A second challenge facing the international community is to devise new strategies for producing ICTs that are tailored to the specific needs and conditions of the poor in the developing world. Most personal computers, for example, are built to be used by individuals who are both literate and numerate. Such preconditions can be taken for granted in most developed nations. But they are far from the case in the rest of the world.

Those at the Cambridge seminar who called for a new approach to the design of ICTs to aid in the fight against poverty included Muhammad Yunus, founder and president of the Grameen Bank in Bangladesh. Yunus, whose organisation pioneered the financial mechanism of microfinance designed to meet the conditions that exist in rural villages, has a vision of how the same approach could be applied to information technologies.

One such device, he suggests, would be a 'digital genie', controlled and responding by voice (and in local dialect), that could answer questions ranging from “where can I sell my eggs today to get the best price” to “my daughter has a bad fever, where can I go to get suitable treatment”. Others suggest the need for new forms of software designed to interact much more efficiently with information on the Internet, and therefore able to make up for bad and/or expensive telephone connections.

The technological opportunities in this field are enormous. Indeed, one of the most significant results to come out of the WSIS would be an international commitment to significantly increase the effort dedicated to research on ICTs for the poor. With the proper support, this could well have the same appeal as recent calls for a shift of emphasis on medical research towards often-neglected tropical diseases. 

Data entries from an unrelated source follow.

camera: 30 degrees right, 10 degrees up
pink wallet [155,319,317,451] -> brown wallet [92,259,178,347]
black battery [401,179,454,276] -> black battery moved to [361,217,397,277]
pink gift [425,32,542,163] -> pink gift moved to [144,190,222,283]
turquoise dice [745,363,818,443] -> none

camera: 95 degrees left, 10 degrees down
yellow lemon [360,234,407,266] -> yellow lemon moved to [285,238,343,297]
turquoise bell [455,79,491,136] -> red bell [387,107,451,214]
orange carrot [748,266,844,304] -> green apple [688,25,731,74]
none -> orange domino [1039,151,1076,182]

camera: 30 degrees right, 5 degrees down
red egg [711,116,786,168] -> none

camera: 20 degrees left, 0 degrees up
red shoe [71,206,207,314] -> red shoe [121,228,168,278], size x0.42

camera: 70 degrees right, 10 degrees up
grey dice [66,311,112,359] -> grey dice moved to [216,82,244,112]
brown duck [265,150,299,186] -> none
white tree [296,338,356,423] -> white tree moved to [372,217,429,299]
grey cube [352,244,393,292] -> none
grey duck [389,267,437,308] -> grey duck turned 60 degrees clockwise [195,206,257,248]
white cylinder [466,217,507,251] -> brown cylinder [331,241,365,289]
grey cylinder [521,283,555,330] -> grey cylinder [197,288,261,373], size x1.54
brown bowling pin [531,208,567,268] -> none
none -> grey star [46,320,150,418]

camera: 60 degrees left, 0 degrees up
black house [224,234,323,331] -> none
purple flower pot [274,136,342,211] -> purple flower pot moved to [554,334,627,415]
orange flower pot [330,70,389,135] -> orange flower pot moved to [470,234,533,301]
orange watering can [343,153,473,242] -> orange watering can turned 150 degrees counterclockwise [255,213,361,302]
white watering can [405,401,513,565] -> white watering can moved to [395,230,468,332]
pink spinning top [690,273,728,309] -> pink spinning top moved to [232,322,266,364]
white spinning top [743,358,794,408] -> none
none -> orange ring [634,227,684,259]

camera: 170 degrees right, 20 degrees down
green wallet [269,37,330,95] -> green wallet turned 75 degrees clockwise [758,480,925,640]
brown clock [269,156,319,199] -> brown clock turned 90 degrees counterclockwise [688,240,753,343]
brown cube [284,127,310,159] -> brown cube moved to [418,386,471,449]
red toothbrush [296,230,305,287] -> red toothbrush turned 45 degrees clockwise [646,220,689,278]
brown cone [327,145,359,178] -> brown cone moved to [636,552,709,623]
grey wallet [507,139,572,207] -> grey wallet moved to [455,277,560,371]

But it would be misguided to focus purely on new technical fixes; comparable social experimentation (and research) is needed at the same time to explore the most effective ways of linking ICTs to human ingenuity. For that, in the long run, is how the most effective applications will come about. Governments can provide the fertile ground that would allow that to happen. But it is only when the technologies and the skills to use them are placed in the hands of the individuals who stand to benefit directly that the real information revolution will come about.